Shelter In Place opens gently with the subtle chiming guitars of “Let It Rain.” The song tenderly unfolds around Inda’s impassioned vocals with airy melodic instrumental textures as support. The track’s spaciousness allows for a boldly vulnerable poignant short story about Inda and her mother to clearly be conveyed.

From these textural beginnings, the album winds through a vibrant array of Americana and roots rock all tied together with Inda’s sturdy songcraft, affable raspy vocals, and a communal music spirit of a band playing together with intuitive musicality.

The band digs in on “Move So Fast” which features impassioned vocals and a bracing dose of heartland rock n’ roll. “Initially I wrote that song about how we move fast to get a lot of things done,” Inda says. “After mastering it, I realized it was foreshadowing my mother’s passing. It took on a new meaning of how we move so fast as a coping strategy.”

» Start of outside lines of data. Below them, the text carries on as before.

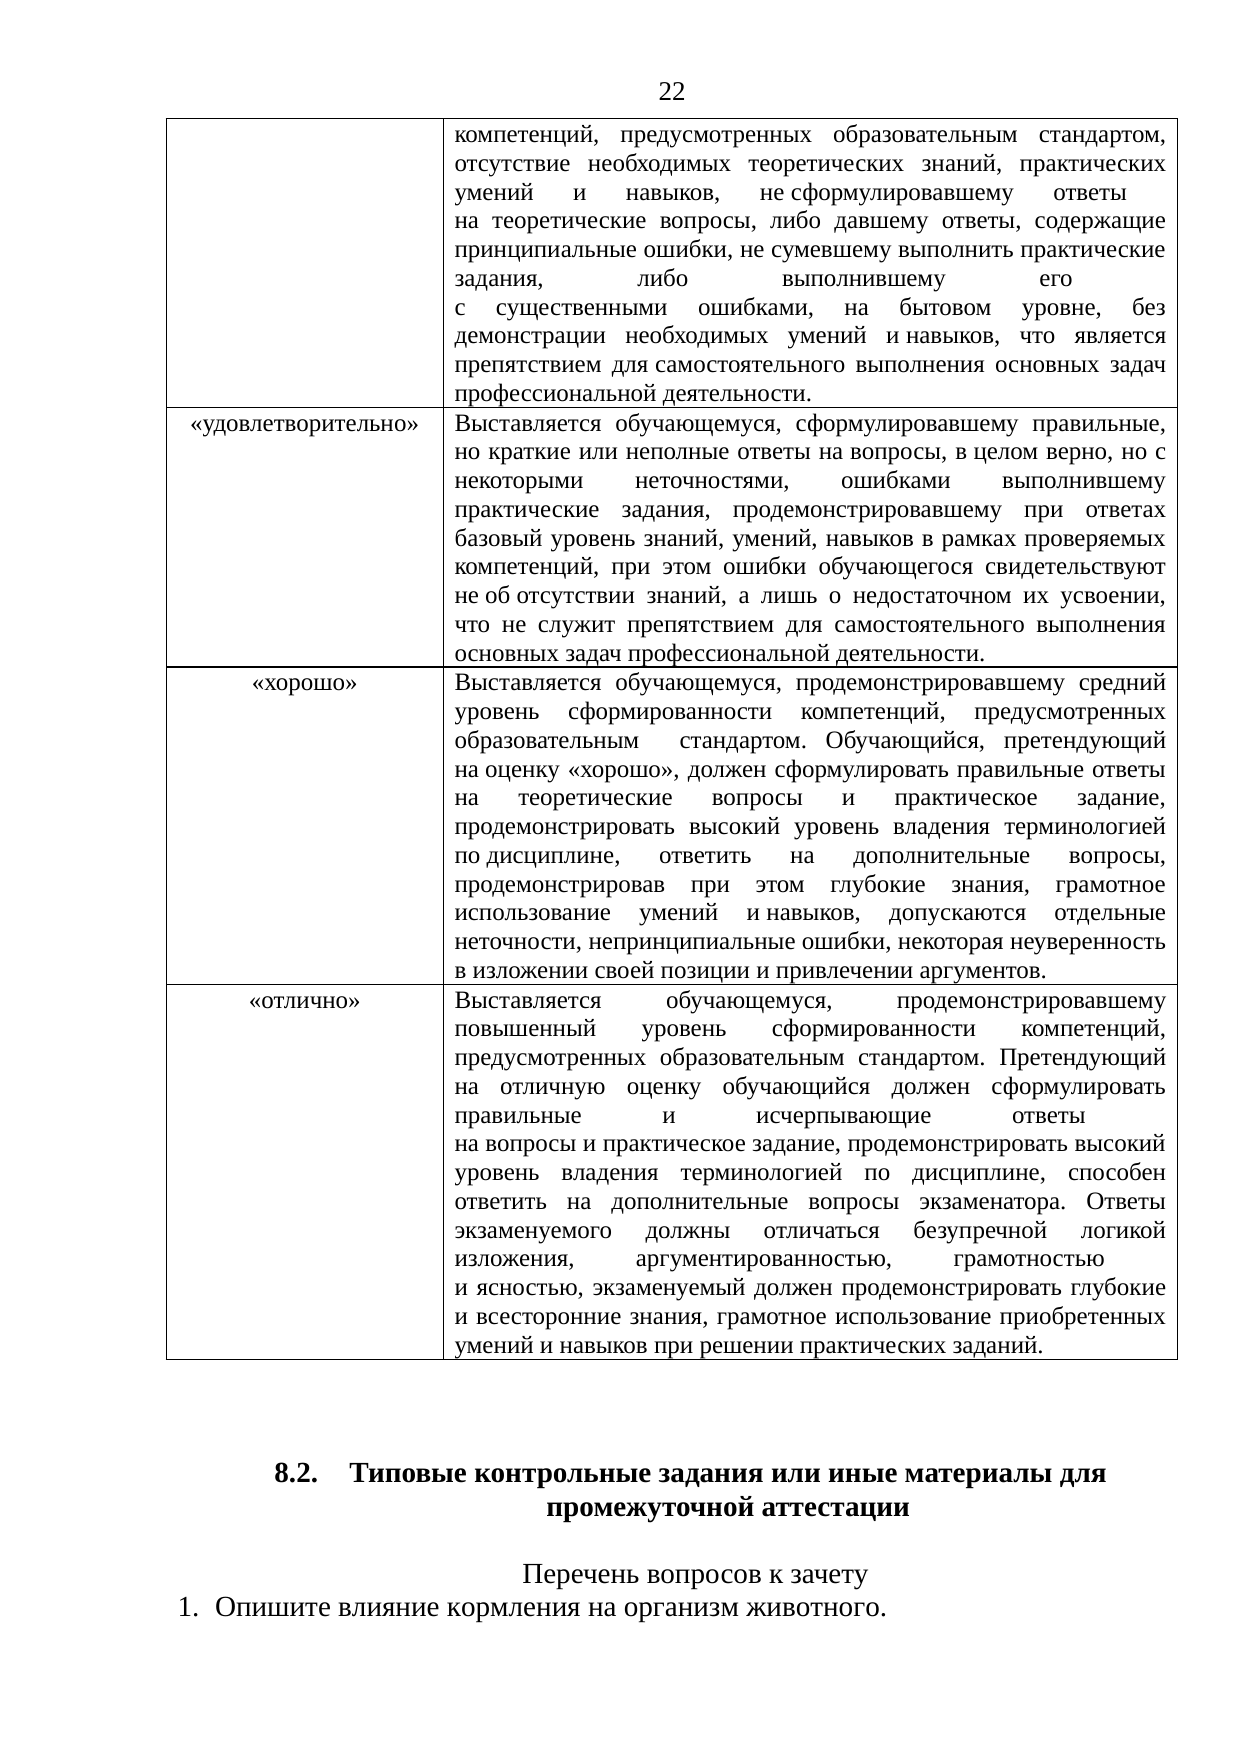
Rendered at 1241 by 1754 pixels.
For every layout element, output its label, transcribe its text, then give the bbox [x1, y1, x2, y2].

table_cell «хорошо» [167, 668, 443, 984]
table_cell «отлично» [167, 985, 443, 1358]
table_cell Выставляется обучающемуся, продемонстрировавшему средний уровень сформированности компетенций, предусмотренных образовательным стандартом. Обучающийся, претендующий на оценку «хорошо», должен сформулировать правильные ответы на теоретические вопросы и практическое задание, продемонстрировать высокий уровень владения терминологией по дисциплине, ответить на дополнительные вопросы, продемонстрировав при этом глубокие знания, грамотное использование умений и навыков, допускаются отдельные неточности, непринципиальные ошибки, некоторая неуверенность в изложении своей позиции и привлечении аргументов. [444, 668, 1177, 984]
list Опишите влияние кормления на организм животного. [177, 1589, 1166, 1623]
text Перечень вопросов к зачету [224, 1556, 1166, 1589]
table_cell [167, 119, 443, 407]
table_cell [444, 119, 1177, 407]
table_cell «удовлетворительно» [167, 408, 443, 666]
list Типовые контрольные задания или иные материалы для промежуточной аттестации [215, 1455, 1166, 1522]
table_cell Выставляется обучающемуся, продемонстрировавшему повышенный уровень сформированности компетенций, предусмотренных образовательным стандартом. Претендующий на отличную оценку обучающийся должен сформулировать правильные и исчерпывающие ответы на вопросы и практическое задание, продемонстрировать высокий уровень владения терминологией по дисциплине, способен ответить на дополнительные вопросы экзаменатора. Ответы экзаменуемого должны отличаться безупречной логикой изложения, аргументированностью, грамотностью и ясностью, экзаменуемый должен продемонстрировать глубокие и всесторонние знания, грамотное использование приобретенных умений и навыков при решении практических заданий. [444, 985, 1177, 1358]
table_cell Выставляется обучающемуся, сформулировавшему правильные, но краткие или неполные ответы на вопросы, в целом верно, но с некоторыми неточностями, ошибками выполнившему практические задания, продемонстрировавшему при ответах базовый уровень знаний, умений, навыков в рамках проверяемых компетенций, при этом ошибки обучающегося свидетельствуют не об отсутствии знаний, а лишь о недостаточном их усвоении, что не служит препятствием для самостоятельного выполнения основных задач профессиональной деятельности. [444, 408, 1177, 666]
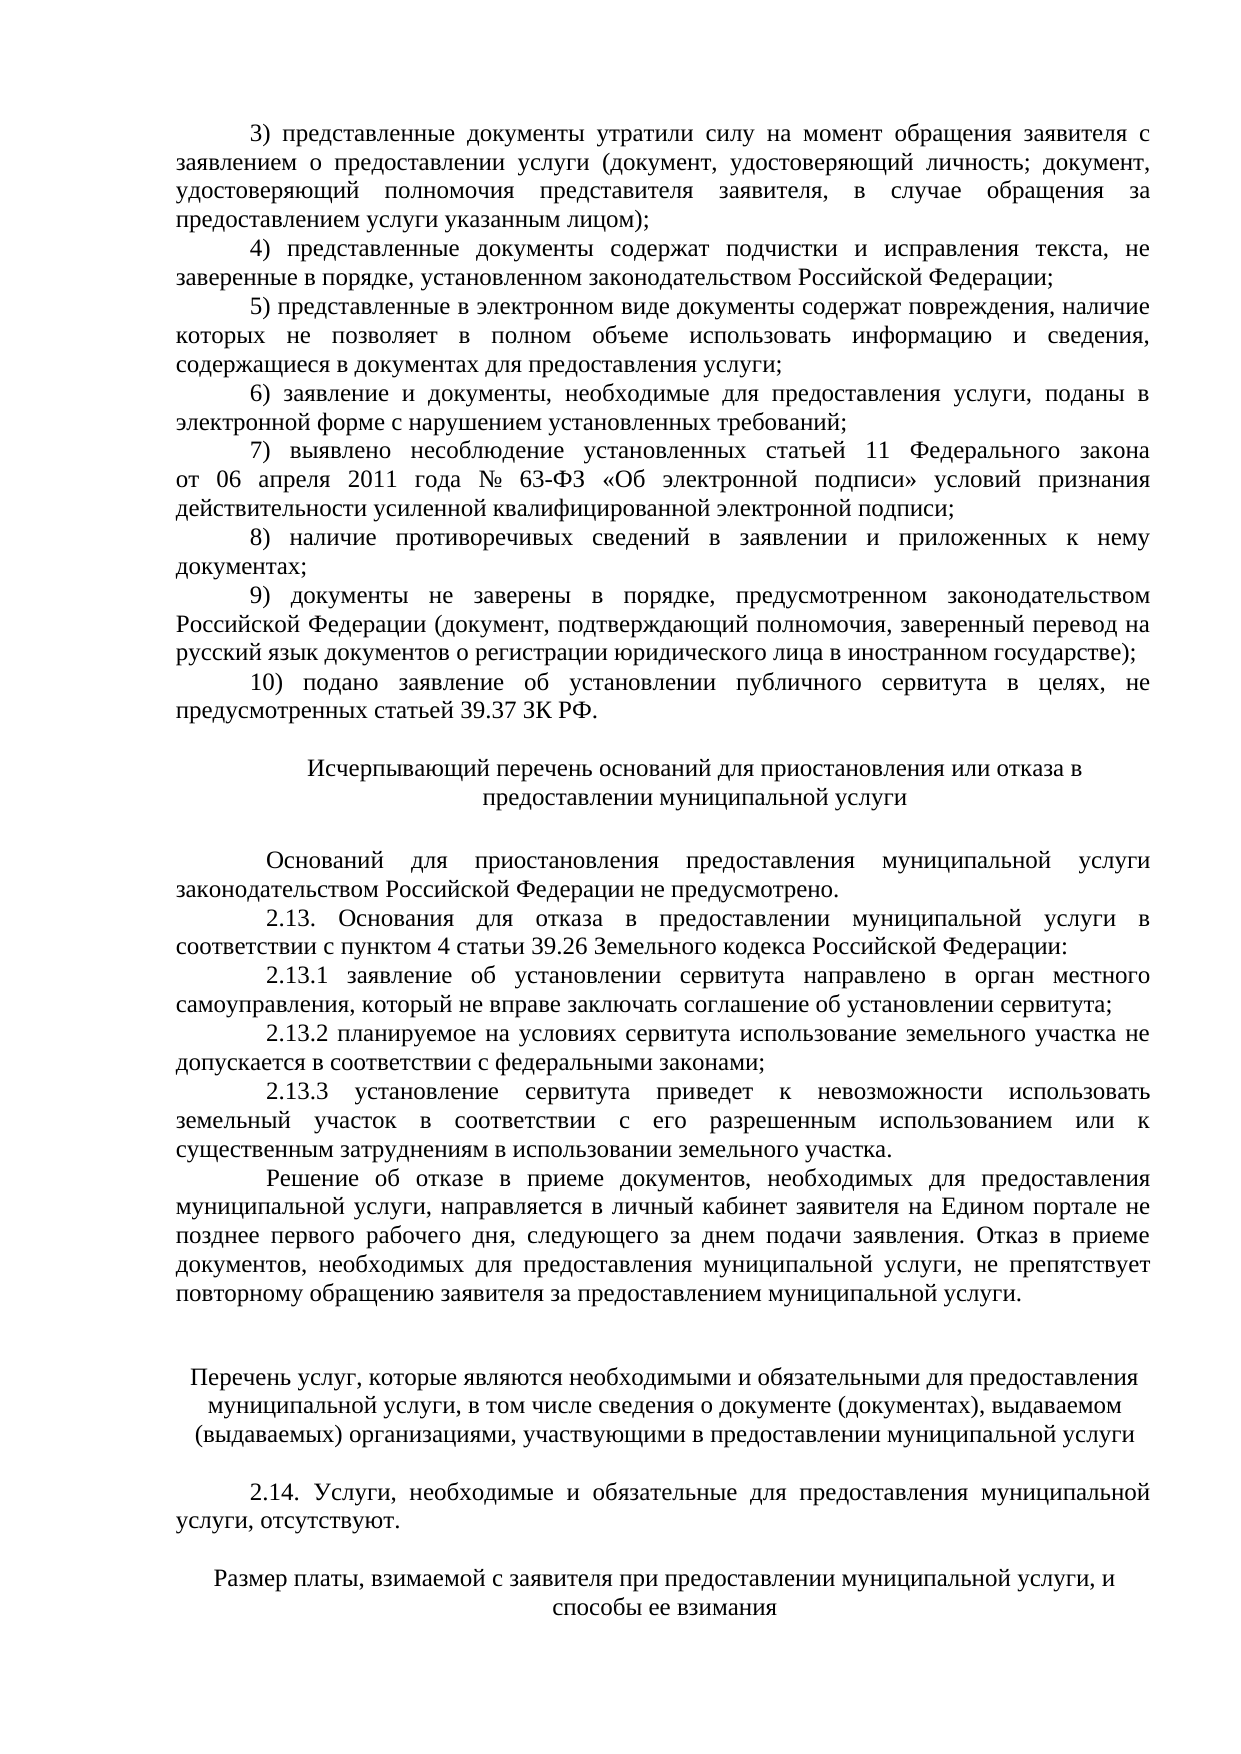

The playfully titled “What Happens On The Road” reflects on tour life existentially. The song is driving acoustic rock boasting a roof-raising breakdown. “On the road, life is kind of simple; you just need some quarters to do laundry,” quips Inda. “But in all seriousness, there is always this tug and pull of reconciling home life and road life when it feels like there is no guarantee of tomorrow.”

The album concludes with the exquisite piano ballad “Once” themed around a misunderstood friendship, and an almost missed opportunity to set things right. The story arcs around Inda not feeling comfortable telling a male friend of hers from her Wyoming days she married her girlfriend. When she finally tells him, his reaction was simply feeling hurt she didn’t share the big news sooner. From that moment of growth and clarity, the friendship deepened until her buddy was killed in a motorcycle accident two years later.

“That loss knocked me off my axis—it was like a gut punch. It taught me a certain magic happens when you open your heart and a take chance. Everyone has vulnerability and there is more to be gained by sharing truth,” says Inda.

Inda’s complex feelings of love and belonging come to life in the visual short for the album’s standout “Free.” Here, the rustically atmospheric song comes to life via a filmic experience that is a sweeping visual survey of America, from the industrial grit of New York City subways to the pastoral expanse of the West.

Shelter in Place was recorded at Inda’s Springs, New York home with members of her longtime band, featuring B. Rehm-Gerdes, Michael Gugliemo, Jeff Marshall and Jeffrey Smith, along with special appearances by Eve Nelson, Nancy Atlas, Lee Lawler and Rose Lawler. “It was like sitting around Sunday dinner where everyone got a chance to say what they needed to say,” Inda recalls of the sessions. “There was a lot of listening and seamless interplay.”

Shelter in Place is a powerful entry in Inda’s catalog of recorded work as it loosely summarizes the journey thus far. Pondering its resonance in her career arc, Inda says: “I feel like I’m in the best possible place to connect authentically with people. When we go onstage, there is no separation between us and audience, we are all together. That feeling keeps me logging miles.”